(WORK REQUIRED) Work out how many lines in the data below include "repeatedly", then reply with that number only.

== == ==

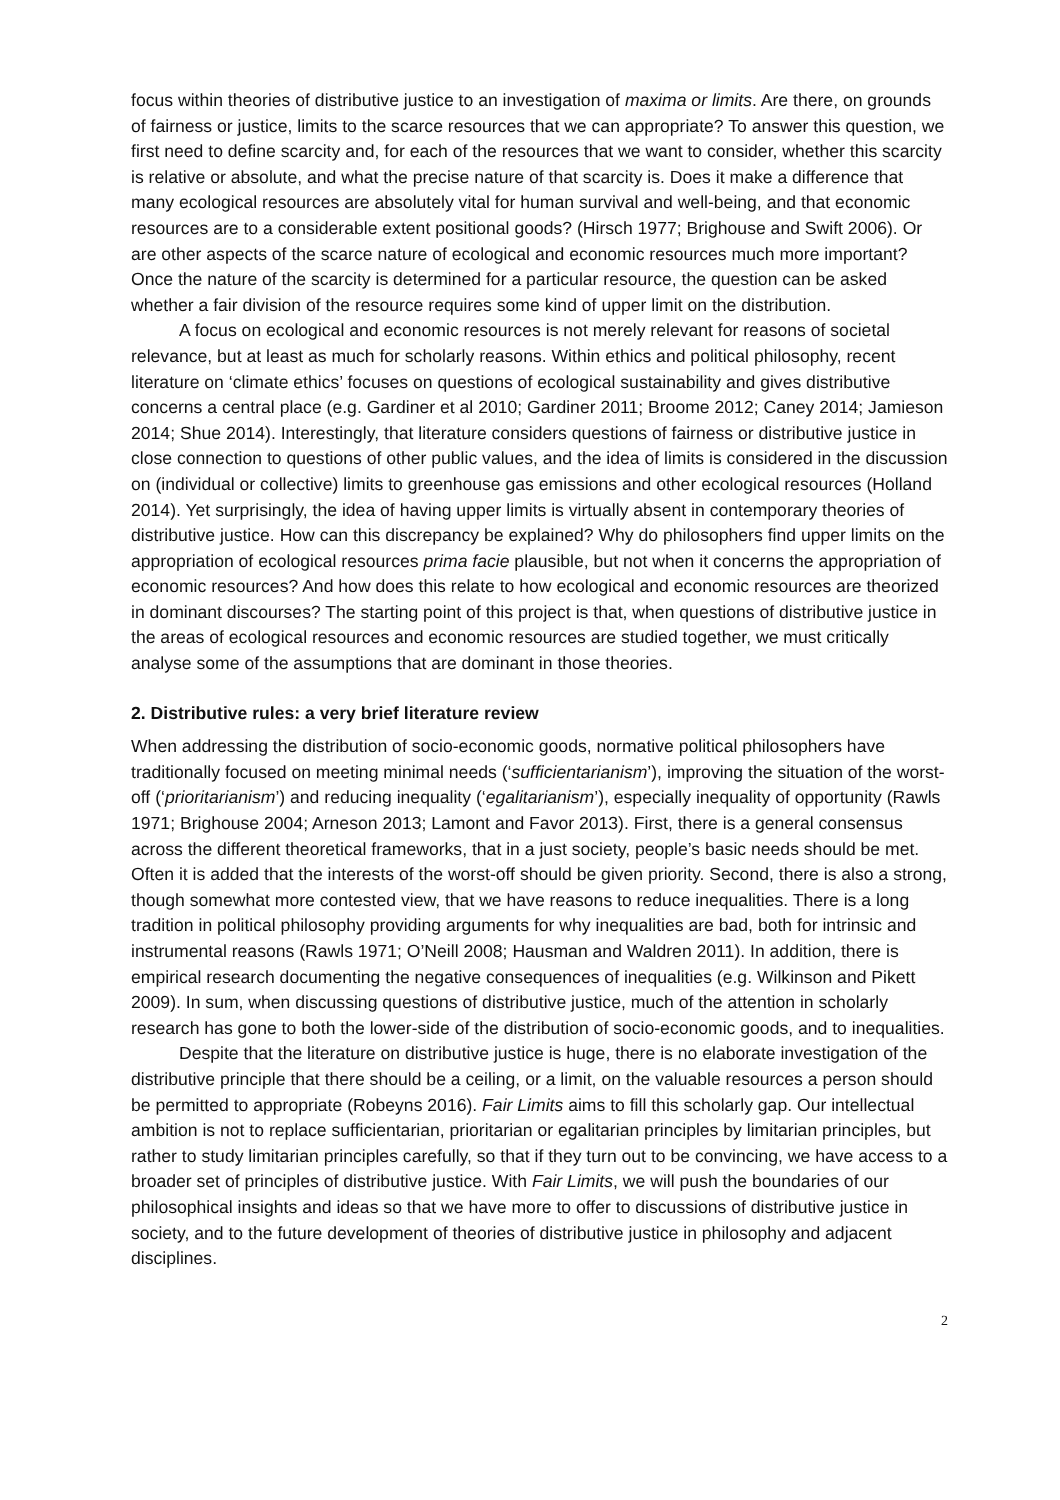focus within theories of distributive justice to an investigation of maxima or limits. Are there, on grounds of fairness or justice, limits to the scarce resources that we can appropriate? To answer this question, we first need to define scarcity and, for each of the resources that we want to consider, whether this scarcity is relative or absolute, and what the precise nature of that scarcity is. Does it make a difference that many ecological resources are absolutely vital for human survival and well-being, and that economic resources are to a considerable extent positional goods? (Hirsch 1977; Brighouse and Swift 2006). Or are other aspects of the scarce nature of ecological and economic resources much more important? Once the nature of the scarcity is determined for a particular resource, the question can be asked whether a fair division of the resource requires some kind of upper limit on the distribution.
A focus on ecological and economic resources is not merely relevant for reasons of societal relevance, but at least as much for scholarly reasons. Within ethics and political philosophy, recent literature on ‘climate ethics’ focuses on questions of ecological sustainability and gives distributive concerns a central place (e.g. Gardiner et al 2010; Gardiner 2011; Broome 2012; Caney 2014; Jamieson 2014; Shue 2014). Interestingly, that literature considers questions of fairness or distributive justice in close connection to questions of other public values, and the idea of limits is considered in the discussion on (individual or collective) limits to greenhouse gas emissions and other ecological resources (Holland 2014). Yet surprisingly, the idea of having upper limits is virtually absent in contemporary theories of distributive justice. How can this discrepancy be explained? Why do philosophers find upper limits on the appropriation of ecological resources prima facie plausible, but not when it concerns the appropriation of economic resources? And how does this relate to how ecological and economic resources are theorized in dominant discourses? The starting point of this project is that, when questions of distributive justice in the areas of ecological resources and economic resources are studied together, we must critically analyse some of the assumptions that are dominant in those theories.
2. Distributive rules: a very brief literature review
When addressing the distribution of socio-economic goods, normative political philosophers have traditionally focused on meeting minimal needs (‘sufficientarianism’), improving the situation of the worst-off (‘prioritarianism’) and reducing inequality (‘egalitarianism’), especially inequality of opportunity (Rawls 1971; Brighouse 2004; Arneson 2013; Lamont and Favor 2013). First, there is a general consensus across the different theoretical frameworks, that in a just society, people’s basic needs should be met. Often it is added that the interests of the worst-off should be given priority. Second, there is also a strong, though somewhat more contested view, that we have reasons to reduce inequalities. There is a long tradition in political philosophy providing arguments for why inequalities are bad, both for intrinsic and instrumental reasons (Rawls 1971; O’Neill 2008; Hausman and Waldren 2011). In addition, there is empirical research documenting the negative consequences of inequalities (e.g. Wilkinson and Pikett 2009). In sum, when discussing questions of distributive justice, much of the attention in scholarly research has gone to both the lower-side of the distribution of socio-economic goods, and to inequalities.
Despite that the literature on distributive justice is huge, there is no elaborate investigation of the distributive principle that there should be a ceiling, or a limit, on the valuable resources a person should be permitted to appropriate (Robeyns 2016). Fair Limits aims to fill this scholarly gap. Our intellectual ambition is not to replace sufficientarian, prioritarian or egalitarian principles by limitarian principles, but rather to study limitarian principles carefully, so that if they turn out to be convincing, we have access to a broader set of principles of distributive justice. With Fair Limits, we will push the boundaries of our philosophical insights and ideas so that we have more to offer to discussions of distributive justice in society, and to the future development of theories of distributive justice in philosophy and adjacent disciplines.
2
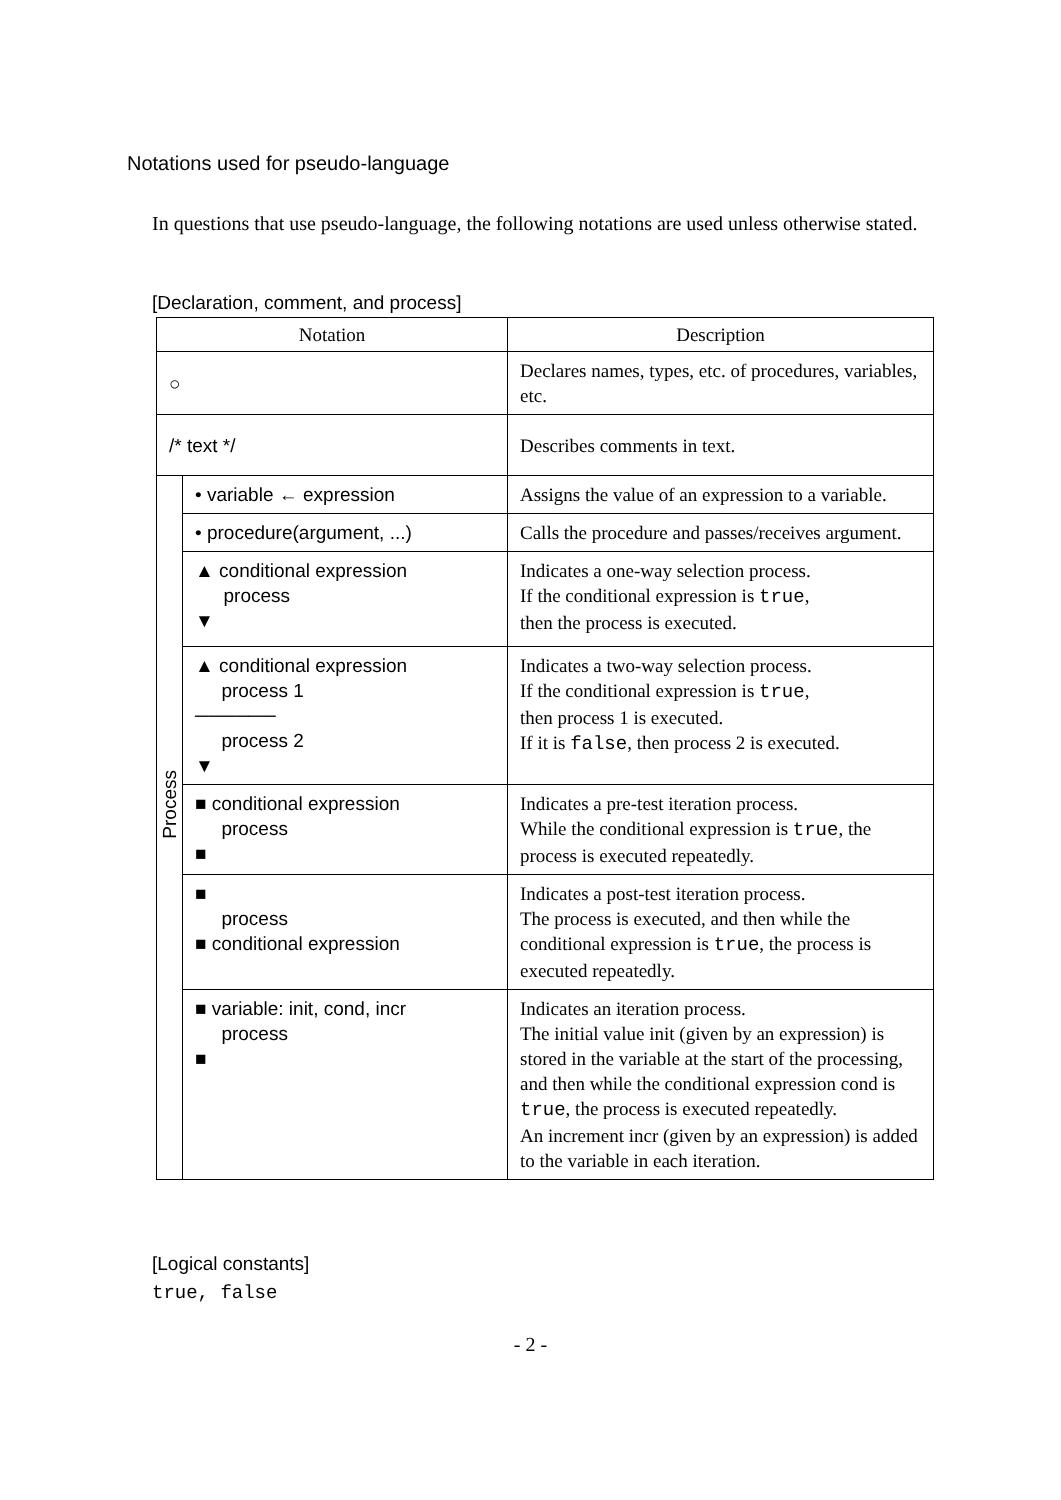Notations used for pseudo-language
In questions that use pseudo-language, the following notations are used unless otherwise stated.
[Declaration, comment, and process]
| Notation | | Description |
| --- | --- | --- |
| ○ | | Declares names, types, etc. of procedures, variables, etc. |
| /* text */ | | Describes comments in text. |
| Process | • variable ← expression | Assigns the value of an expression to a variable. |
| | • procedure(argument, ...) | Calls the procedure and passes/receives argument. |
| | ▲ conditional expression process ▼ | Indicates a one-way selection process. If the conditional expression is true , then the process is executed. |
| | ▲ conditional expression process 1 ────── process 2 ▼ | Indicates a two-way selection process. If the conditional expression is true , then process 1 is executed. If it is false , then process 2 is executed. |
| | ■ conditional expression process ■ | Indicates a pre-test iteration process. While the conditional expression is true , the process is executed repeatedly. |
| | ■ process ■ conditional expression | Indicates a post-test iteration process. The process is executed, and then while the conditional expression is true , the process is executed repeatedly. |
| | ■ variable: init, cond, incr process ■ | Indicates an iteration process. The initial value init (given by an expression) is stored in the variable at the start of the processing, and then while the conditional expression cond is true , the process is executed repeatedly. An increment incr (given by an expression) is added to the variable in each iteration. |
[Logical constants]
true, false
- 2 -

== == ==

(WRITTEN SOLUTION) 3